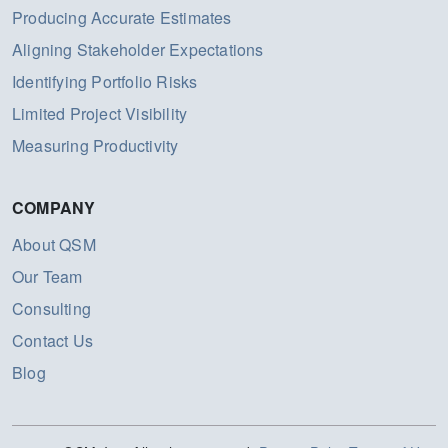
Producing Accurate Estimates
Aligning Stakeholder Expectations
Identifying Portfolio Risks
Limited Project Visibility
Measuring Productivity
COMPANY
About QSM
Our Team
Consulting
Contact Us
Blog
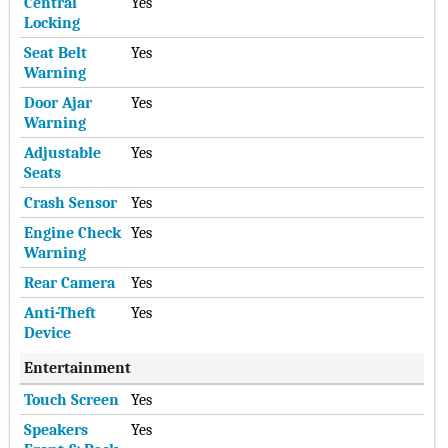
Central
Yes
Locking
Seat Belt
Yes
Warning
Door Ajar
Yes
Warning
Adjustable
Yes
Seats
Crash Sensor
Yes
Engine Check
Yes
Warning
Rear Camera
Yes
Anti-Theft
Yes
Device
Entertainment
Touch Screen
Yes
Speakers
Yes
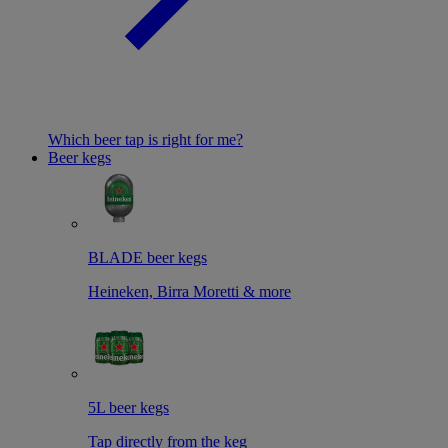
Which beer tap is right for me?
Beer kegs
BLADE beer kegs
Heineken, Birra Moretti & more
5L beer kegs
Tap directly from the keg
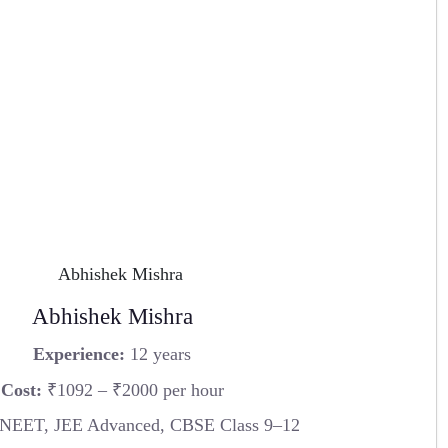
Abhishek Mishra
Experience:
12 years
Cost:
₹1092 – ₹2000 per hour
 NEET, JEE Advanced, CBSE Class 9–12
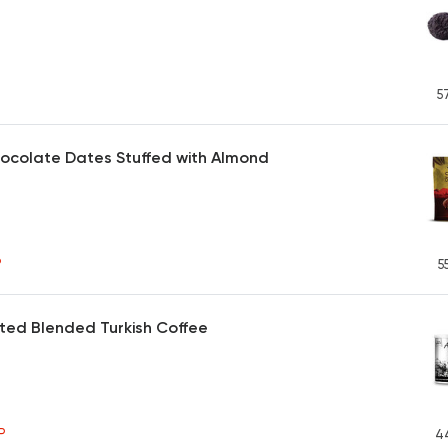
5
ocolate Dates Stuffed with Almond
P
5
ted Blended Turkish Coffee
P
4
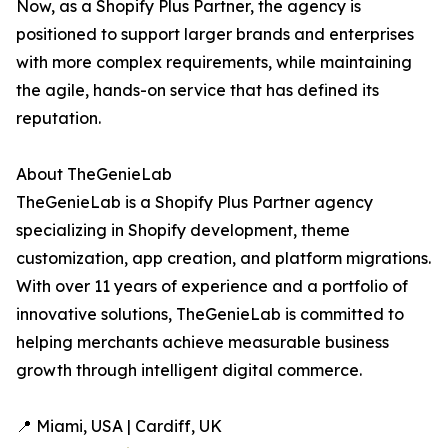
Now, as a Shopify Plus Partner, the agency is
positioned to support larger brands and enterprises
with more complex requirements, while maintaining
the agile, hands-on service that has defined its
reputation.
About TheGenieLab
TheGenieLab is a Shopify Plus Partner agency
specializing in Shopify development, theme
customization, app creation, and platform migrations.
With over 11 years of experience and a portfolio of
innovative solutions, TheGenieLab is committed to
helping merchants achieve measurable business
growth through intelligent digital commerce.
📍 Miami, USA | Cardiff, UK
****
■ **TASK BRIEF**:
Copy out only the lines above from the one with "positioned to support" to the one with "TheGenieLab is a Shopify Plus Partner agency", inclusive, exactly as they stand.

■ **WRITTEN RESPONSE**:
positioned to support larger brands and enterprises
with more complex requirements, while maintaining
the agile, hands-on service that has defined its
reputation.
About TheGenieLab
TheGenieLab is a Shopify Plus Partner agency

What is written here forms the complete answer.